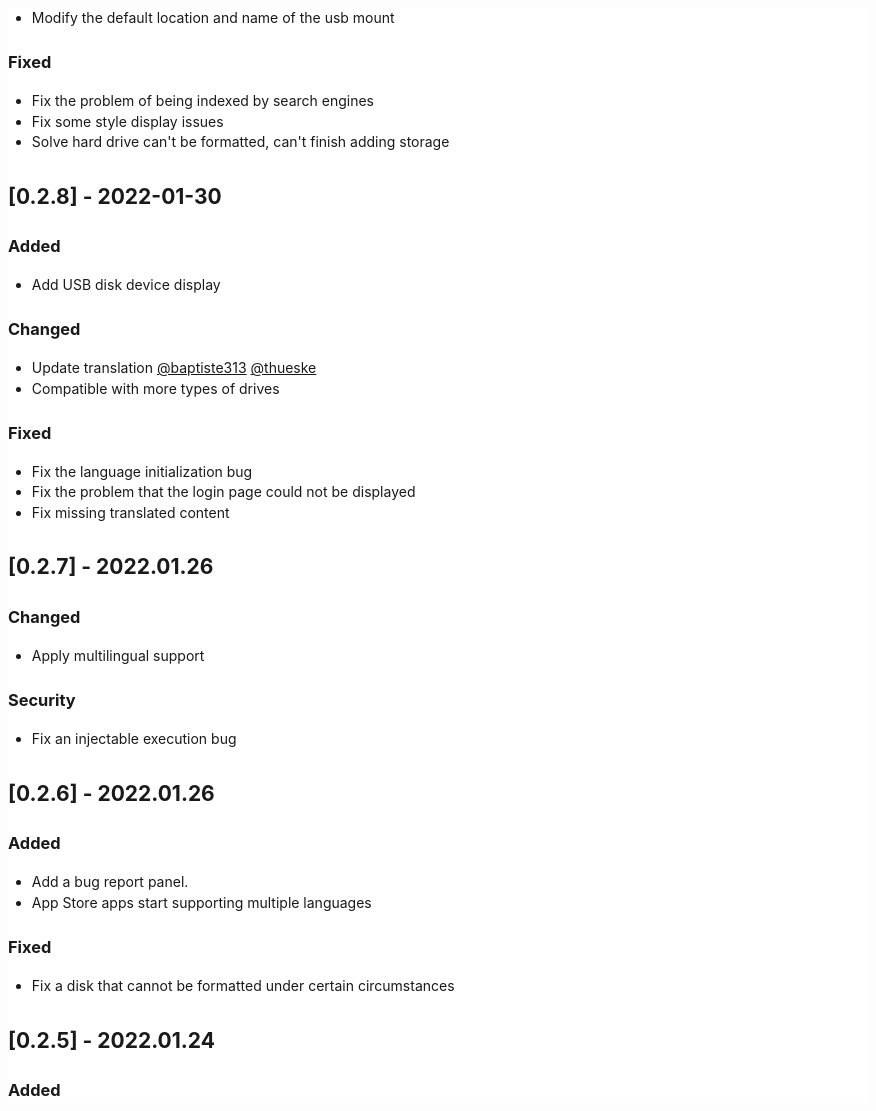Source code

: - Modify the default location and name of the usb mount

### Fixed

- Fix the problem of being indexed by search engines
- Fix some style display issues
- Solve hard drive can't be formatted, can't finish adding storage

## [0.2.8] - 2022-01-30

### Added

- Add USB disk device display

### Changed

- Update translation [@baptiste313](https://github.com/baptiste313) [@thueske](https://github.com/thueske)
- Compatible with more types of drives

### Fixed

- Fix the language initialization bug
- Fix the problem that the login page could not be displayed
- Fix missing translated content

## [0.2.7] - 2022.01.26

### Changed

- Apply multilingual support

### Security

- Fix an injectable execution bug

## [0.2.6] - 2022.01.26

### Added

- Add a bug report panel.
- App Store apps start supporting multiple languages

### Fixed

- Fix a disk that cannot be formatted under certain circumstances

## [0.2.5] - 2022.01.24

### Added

━━━━━━

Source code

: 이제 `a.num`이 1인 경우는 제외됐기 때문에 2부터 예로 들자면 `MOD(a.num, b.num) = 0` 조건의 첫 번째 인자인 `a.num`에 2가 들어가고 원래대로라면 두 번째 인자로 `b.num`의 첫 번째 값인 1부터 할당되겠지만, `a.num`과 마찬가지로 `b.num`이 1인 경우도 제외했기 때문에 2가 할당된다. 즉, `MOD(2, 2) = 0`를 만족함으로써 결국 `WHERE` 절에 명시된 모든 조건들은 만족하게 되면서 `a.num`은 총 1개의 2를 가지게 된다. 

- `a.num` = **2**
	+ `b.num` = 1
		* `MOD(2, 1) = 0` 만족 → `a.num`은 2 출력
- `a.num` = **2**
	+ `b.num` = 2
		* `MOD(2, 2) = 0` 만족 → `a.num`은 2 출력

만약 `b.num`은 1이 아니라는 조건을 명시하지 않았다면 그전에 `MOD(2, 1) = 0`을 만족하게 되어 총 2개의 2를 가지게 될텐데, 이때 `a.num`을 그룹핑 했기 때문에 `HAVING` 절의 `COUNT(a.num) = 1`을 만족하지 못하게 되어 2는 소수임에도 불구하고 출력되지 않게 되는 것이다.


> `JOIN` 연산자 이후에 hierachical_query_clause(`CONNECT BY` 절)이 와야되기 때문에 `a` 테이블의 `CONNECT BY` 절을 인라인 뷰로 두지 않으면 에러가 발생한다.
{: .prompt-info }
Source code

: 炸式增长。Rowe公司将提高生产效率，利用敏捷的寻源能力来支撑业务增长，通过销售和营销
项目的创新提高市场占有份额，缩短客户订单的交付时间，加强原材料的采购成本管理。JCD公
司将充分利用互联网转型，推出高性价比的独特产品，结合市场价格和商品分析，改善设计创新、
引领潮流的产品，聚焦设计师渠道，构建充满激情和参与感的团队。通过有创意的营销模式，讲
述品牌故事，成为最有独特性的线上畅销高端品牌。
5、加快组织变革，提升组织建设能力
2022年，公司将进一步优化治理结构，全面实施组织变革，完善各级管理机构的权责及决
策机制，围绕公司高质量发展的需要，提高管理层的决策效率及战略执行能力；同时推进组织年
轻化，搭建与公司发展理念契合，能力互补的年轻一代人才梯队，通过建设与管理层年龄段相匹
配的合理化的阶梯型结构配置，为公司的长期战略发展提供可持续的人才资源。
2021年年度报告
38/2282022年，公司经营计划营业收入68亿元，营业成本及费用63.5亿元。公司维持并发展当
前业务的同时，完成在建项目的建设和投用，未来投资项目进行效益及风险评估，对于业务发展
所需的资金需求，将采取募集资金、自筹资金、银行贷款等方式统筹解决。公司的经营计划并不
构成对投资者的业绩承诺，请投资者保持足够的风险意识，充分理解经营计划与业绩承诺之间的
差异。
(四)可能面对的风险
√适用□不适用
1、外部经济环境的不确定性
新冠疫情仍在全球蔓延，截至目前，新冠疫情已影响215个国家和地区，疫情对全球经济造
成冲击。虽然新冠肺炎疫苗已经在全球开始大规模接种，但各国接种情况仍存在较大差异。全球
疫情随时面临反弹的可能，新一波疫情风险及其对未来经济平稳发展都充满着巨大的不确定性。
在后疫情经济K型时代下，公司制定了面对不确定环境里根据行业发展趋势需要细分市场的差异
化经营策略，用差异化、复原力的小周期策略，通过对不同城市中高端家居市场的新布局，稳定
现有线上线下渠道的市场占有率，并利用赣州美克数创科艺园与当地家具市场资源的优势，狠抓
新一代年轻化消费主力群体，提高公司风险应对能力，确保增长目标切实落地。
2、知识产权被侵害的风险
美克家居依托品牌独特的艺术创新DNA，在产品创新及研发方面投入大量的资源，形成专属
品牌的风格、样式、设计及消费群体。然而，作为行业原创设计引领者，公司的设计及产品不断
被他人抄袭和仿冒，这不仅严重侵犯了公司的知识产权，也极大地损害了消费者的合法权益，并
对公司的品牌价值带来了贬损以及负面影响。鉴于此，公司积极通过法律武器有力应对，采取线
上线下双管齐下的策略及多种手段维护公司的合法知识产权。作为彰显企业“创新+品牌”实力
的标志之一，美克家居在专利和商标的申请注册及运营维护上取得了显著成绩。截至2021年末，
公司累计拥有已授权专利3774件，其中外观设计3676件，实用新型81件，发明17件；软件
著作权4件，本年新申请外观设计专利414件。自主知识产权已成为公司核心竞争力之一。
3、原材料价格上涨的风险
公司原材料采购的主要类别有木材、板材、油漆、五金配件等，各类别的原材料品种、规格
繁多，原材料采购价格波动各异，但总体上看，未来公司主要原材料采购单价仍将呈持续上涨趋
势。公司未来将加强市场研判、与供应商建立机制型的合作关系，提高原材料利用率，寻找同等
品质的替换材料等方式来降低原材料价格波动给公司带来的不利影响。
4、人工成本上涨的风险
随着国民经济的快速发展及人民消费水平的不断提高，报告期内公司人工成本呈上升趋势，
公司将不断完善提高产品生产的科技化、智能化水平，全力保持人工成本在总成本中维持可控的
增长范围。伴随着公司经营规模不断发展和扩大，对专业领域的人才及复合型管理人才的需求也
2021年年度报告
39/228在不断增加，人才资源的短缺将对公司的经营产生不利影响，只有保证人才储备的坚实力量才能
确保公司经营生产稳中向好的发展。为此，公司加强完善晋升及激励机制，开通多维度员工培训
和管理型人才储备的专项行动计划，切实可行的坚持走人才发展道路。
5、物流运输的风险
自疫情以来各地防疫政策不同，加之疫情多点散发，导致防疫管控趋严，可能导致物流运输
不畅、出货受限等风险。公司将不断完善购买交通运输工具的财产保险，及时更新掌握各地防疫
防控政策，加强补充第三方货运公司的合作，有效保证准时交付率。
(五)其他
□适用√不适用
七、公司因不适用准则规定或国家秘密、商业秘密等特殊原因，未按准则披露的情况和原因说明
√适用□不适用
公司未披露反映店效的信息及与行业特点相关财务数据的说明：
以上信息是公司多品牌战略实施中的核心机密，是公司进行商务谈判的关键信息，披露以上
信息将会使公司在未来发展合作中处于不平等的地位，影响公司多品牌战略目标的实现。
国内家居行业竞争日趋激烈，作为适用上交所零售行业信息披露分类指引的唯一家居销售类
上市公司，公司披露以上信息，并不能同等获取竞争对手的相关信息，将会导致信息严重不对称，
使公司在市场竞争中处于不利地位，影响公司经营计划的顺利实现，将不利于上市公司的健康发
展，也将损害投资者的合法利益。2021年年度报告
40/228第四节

━━━━━━

REQUIRED ACTION: Give the count of lines in the data shown above that contain "만족하게", and nothing else.

SOLUTION TO THIS EXERCISE: 2